Extrait du texte:
==============================

Gestion du temps judiciaire :

Projet de lignes directrices sur le respect du délai raisonnable par les experts judiciaires

La CEPEJ prépare actuellement avec son groupe de travail SATURN un projet de lignes directrices sur le respect du délai raisonnable par les experts judiciaires.

L’EEEI a été appelée à donner son point de vue sur un premier texte dont il apparaît qu’il s’appliquerait uniquement aux experts judiciaires désignés par un tribunal ce qui exclurait de son champ d’application les trois pays qui ne connaissent que des experts judiciaires désignés par les parties et une partie des procédures qui se déroulent dans 36 pays dont le système judiciaire connait à la fois des experts nommés par un tribunal et des experts désignés par les parties.

==============================

(Enregistrements sources)
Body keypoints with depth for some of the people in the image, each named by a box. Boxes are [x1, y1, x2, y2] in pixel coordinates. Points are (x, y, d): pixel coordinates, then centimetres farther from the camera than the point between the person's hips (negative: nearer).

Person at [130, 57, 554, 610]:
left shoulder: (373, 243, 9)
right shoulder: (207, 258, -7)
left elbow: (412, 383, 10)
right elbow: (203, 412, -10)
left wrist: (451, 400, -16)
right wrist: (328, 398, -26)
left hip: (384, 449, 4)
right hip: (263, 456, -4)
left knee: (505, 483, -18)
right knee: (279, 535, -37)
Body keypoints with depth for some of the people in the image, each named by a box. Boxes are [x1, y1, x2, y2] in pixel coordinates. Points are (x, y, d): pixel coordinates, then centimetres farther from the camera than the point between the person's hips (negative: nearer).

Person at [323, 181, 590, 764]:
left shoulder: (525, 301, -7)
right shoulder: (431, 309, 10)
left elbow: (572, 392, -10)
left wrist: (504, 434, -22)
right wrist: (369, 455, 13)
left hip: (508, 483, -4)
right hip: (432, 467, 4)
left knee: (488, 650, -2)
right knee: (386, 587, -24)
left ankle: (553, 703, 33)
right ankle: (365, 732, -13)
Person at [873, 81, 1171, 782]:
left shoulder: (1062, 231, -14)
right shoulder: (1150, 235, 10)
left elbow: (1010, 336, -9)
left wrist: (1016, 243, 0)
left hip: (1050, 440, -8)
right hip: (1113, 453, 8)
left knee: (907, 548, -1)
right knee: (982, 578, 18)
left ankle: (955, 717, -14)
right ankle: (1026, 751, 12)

==============================

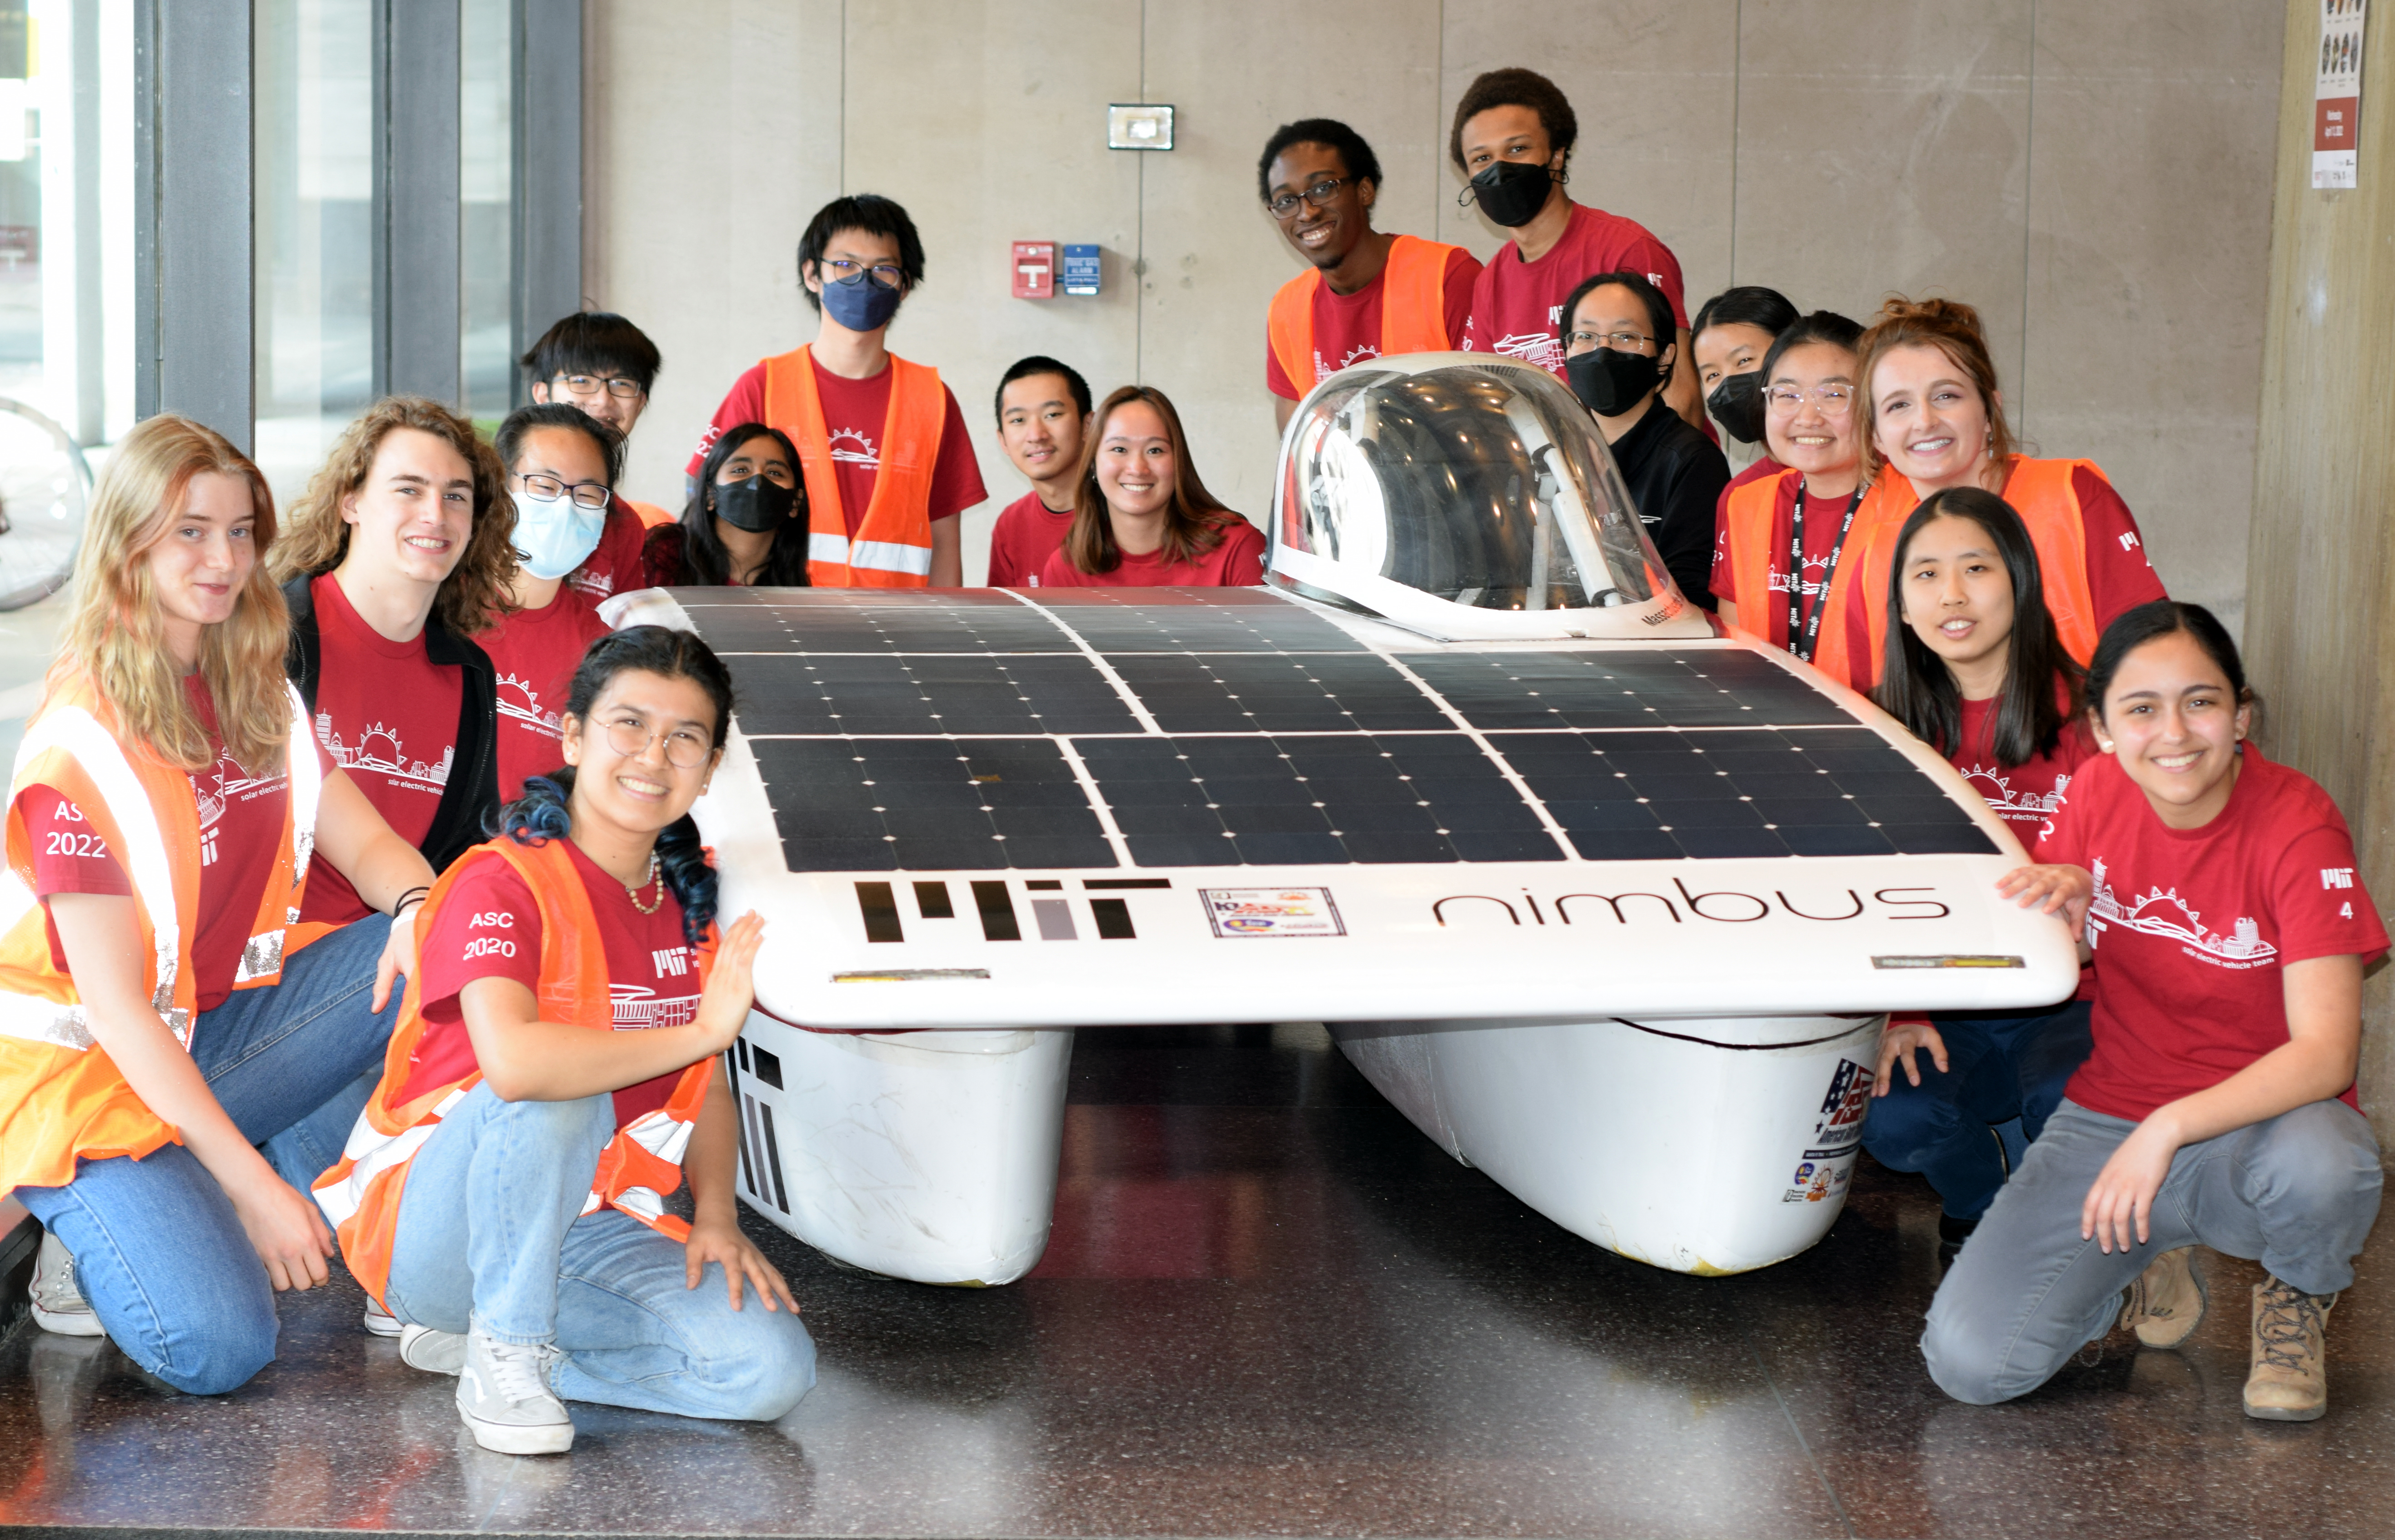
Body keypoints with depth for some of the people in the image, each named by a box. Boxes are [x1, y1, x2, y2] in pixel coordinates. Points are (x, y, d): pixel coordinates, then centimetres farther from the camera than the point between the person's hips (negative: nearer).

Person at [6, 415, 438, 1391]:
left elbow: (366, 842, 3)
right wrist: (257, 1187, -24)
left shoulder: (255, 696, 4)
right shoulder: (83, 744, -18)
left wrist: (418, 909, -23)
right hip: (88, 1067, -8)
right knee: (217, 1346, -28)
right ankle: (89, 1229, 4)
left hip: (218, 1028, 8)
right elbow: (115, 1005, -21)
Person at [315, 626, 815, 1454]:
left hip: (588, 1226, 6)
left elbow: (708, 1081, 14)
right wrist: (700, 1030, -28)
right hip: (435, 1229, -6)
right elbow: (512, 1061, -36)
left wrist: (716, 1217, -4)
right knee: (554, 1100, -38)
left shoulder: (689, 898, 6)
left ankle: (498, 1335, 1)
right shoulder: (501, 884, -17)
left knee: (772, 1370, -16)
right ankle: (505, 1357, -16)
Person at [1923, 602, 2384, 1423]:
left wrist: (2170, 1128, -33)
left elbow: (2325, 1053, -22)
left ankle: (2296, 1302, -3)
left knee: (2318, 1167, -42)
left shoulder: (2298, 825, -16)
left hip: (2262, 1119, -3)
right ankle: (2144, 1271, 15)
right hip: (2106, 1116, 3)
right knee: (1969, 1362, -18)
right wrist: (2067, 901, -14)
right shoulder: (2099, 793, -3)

==============================

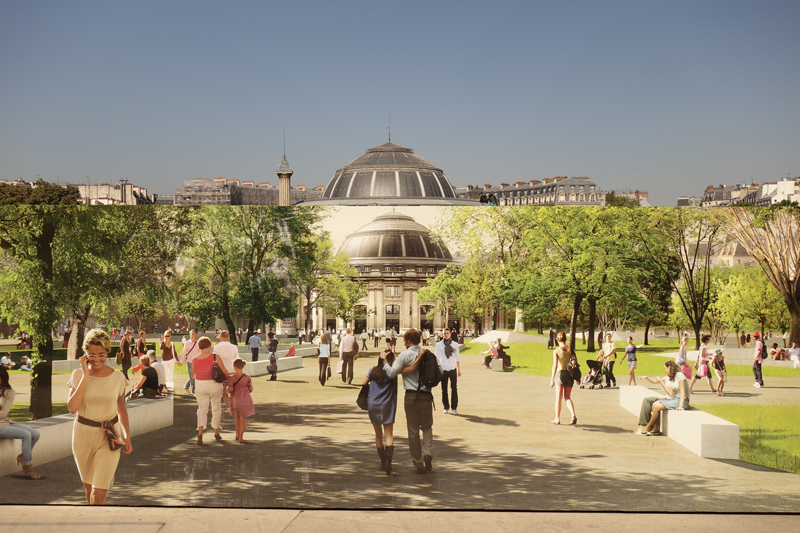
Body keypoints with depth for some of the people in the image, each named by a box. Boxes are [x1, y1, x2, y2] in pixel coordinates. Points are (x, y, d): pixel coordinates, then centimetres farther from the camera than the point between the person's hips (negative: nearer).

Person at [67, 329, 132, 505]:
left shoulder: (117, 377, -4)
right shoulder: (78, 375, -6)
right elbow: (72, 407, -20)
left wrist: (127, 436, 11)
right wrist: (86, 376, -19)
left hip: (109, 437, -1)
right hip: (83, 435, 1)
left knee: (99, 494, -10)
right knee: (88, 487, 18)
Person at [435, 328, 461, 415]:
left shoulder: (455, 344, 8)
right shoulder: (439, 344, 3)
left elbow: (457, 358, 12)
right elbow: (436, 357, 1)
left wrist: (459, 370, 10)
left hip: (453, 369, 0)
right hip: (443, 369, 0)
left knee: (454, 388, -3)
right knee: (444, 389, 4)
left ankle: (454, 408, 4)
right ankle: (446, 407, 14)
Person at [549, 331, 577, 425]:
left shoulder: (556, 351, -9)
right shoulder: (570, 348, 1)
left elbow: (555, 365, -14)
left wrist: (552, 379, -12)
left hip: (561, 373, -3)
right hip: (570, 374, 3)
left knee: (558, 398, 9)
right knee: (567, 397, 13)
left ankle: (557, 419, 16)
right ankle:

==============================

Consignes:
1. Traduisez en anglais cette phrase du texte sur la gestion du temps judiciaire : « La CEPEJ prépare actuellement avec son groupe de travail SATURN un projet de lignes directrices sur le respect du délai raisonnable par les experts judiciaires. »
2. Recopiez le passage du texte sur la gestion du temps judiciaire depuis « La CEPEJ prépare » jusqu'à « par les parties. » inclus.
Les items constituent un matériau indépendant du texte.

Réponses par tâche:
1. The CEPEJ, together with its SATURN working group, is currently preparing draft guidelines on compliance with the reasonable time requirement by court experts.

2.
La CEPEJ prépare actuellement avec son groupe de travail SATURN un projet de lignes directrices sur le respect du délai raisonnable par les experts judiciaires.

L’EEEI a été appelée à donner son point de vue sur un premier texte dont il apparaît qu’il s’appliquerait uniquement aux experts judiciaires désignés par un tribunal ce qui exclurait de son champ d’application les trois pays qui ne connaissent que des experts judiciaires désignés par les parties et une partie des procédures qui se déroulent dans 36 pays dont le système judiciaire connait à la fois des experts nommés par un tribunal et des experts désignés par les parties.